### Task description
According to the distribution agreement below, in which city and country is the Dealer registered?

### Text to read
════════

INTERNATIONAL DISTRIBUTION AGREEMENT
HiENERGY TECHNOLOGIES, INC. PH: 949.757.0855
1601 ALTON PARKWAY, UNIT B FAX: 949.757.1477
IRVINE, CA 92606
This AGREEMENT, dated as of the 25th day of July, 2003 , between HiENERGY
TECHNOLOGIES, INC., a Delaware USA corporation. (hereinafter called "Company")
and Electronic Equipment Marketing Company (EEMCO), a corporation duly
registered in Riyadh, Saudi Arabia (hereinafter called "Dealer").
This consideration of the mutual promises herein contained, it is agreed as
follows:
1. SCOPE OF AGREEMENT
Dealer agrees to act as a Dealer of Company on a exclusive basis and in that
capacity Dealer shall purchase for resale or arrange for the sale of car bomb
detection products and services provided by Company of a type listed as follows:
HiEnergy CarBomb Finder Beta-models 301, 302, and 303 (such products and
services hereinafter called the "Products"), within the territory described as
follows: Kingdom of Saudi Arabia Land Forces, Signal Corps, RSAF, Ministry of
Interior and Navy AND the Middle-East countries of Saudi Arabia, , Kuwait,
Qatar, Bahrain, Oman, UAE, Iraq, Yemen, Syria, Jordan, and Lebanon AND North
African countries including Sudan, Libya, Egypt, Morocco, Tunis, Algeria, and
Mauritania (hereinafter called the "Territory"), in accordance with the terms
and conditions set forth in this Agreement. Company will sell to Dealer, or on
Dealer's order as herein set forth.

════════

### Data lines
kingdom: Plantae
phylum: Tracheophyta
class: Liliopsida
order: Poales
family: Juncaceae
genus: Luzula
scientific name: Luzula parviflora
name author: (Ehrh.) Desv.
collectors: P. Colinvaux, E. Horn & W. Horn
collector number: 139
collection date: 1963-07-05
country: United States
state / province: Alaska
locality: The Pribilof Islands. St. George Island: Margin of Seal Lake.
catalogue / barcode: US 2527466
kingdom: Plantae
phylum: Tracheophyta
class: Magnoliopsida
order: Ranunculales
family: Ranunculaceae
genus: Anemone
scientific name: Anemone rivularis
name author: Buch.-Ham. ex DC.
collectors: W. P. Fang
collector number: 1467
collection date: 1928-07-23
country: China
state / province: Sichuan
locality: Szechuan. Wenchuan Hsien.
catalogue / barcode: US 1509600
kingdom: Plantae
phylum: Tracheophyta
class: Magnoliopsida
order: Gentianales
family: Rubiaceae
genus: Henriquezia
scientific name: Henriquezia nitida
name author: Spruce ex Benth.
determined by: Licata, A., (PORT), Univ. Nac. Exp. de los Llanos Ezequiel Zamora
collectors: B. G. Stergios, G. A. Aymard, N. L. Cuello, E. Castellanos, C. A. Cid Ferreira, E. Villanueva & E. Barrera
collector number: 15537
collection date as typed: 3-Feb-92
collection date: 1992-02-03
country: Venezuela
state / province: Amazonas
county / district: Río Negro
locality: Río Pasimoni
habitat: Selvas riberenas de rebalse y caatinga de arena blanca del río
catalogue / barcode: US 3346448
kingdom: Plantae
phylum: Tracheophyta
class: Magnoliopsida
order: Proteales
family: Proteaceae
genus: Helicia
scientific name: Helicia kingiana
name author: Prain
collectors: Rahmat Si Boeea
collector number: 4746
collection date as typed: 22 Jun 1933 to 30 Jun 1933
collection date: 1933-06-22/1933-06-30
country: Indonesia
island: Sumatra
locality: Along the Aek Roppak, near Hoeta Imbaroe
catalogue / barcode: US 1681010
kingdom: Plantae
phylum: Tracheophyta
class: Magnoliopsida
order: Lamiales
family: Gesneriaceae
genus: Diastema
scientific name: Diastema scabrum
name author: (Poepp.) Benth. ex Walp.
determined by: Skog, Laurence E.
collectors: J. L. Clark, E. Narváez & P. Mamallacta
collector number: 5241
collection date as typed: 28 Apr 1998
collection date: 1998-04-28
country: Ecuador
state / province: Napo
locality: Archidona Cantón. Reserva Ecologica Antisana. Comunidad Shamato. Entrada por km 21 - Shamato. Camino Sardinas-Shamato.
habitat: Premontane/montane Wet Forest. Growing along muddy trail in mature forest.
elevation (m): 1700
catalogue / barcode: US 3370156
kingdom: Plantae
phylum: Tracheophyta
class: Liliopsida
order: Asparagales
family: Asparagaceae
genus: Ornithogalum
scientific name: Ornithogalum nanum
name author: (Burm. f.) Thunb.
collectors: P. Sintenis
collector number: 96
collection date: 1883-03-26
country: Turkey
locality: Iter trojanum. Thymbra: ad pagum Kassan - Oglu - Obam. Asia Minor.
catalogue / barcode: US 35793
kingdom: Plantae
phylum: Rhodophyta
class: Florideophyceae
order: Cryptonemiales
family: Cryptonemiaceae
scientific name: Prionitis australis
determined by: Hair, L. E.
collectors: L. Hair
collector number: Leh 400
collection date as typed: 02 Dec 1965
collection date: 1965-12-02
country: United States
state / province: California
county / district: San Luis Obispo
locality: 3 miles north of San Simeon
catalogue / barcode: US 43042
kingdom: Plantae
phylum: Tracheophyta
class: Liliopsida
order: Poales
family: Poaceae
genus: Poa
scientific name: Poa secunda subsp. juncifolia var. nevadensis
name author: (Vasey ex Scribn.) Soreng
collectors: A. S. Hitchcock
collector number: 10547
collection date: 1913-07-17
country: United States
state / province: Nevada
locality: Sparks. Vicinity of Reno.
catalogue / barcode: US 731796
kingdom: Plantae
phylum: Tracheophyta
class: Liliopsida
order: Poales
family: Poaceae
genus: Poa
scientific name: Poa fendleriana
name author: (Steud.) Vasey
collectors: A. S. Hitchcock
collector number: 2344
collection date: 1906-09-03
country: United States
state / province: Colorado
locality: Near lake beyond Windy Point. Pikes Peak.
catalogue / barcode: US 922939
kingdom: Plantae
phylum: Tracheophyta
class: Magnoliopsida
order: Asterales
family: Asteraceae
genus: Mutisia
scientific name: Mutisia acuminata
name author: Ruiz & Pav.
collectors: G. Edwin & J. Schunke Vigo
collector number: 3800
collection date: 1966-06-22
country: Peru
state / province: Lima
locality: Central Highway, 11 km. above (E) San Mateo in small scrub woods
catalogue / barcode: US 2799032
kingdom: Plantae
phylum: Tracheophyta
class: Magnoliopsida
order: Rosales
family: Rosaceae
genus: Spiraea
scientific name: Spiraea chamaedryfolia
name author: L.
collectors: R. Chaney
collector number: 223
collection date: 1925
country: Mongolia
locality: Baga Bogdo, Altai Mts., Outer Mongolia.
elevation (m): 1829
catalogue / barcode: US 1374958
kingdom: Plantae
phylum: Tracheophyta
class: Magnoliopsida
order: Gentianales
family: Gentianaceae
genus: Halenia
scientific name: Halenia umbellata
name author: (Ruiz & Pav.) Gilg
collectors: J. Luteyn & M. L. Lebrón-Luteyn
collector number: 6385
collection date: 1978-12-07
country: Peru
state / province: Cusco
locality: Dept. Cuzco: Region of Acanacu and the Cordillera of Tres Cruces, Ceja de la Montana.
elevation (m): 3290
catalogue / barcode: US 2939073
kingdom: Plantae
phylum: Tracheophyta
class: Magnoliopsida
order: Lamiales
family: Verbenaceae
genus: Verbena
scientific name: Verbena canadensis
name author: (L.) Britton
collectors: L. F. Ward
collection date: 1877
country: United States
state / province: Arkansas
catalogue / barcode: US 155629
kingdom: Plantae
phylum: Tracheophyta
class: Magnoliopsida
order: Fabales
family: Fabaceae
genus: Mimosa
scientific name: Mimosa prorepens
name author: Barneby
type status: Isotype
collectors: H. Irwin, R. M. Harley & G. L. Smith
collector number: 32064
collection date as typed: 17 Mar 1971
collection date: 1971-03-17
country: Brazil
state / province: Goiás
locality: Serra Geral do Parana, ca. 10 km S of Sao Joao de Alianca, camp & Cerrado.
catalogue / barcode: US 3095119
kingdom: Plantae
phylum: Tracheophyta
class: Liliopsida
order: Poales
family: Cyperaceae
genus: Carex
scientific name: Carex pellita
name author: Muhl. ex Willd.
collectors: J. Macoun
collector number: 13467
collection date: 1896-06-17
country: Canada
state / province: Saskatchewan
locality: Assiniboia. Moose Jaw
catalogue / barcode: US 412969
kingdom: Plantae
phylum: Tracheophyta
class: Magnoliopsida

════════

### Written response
Riyadh, Saudi Arabia.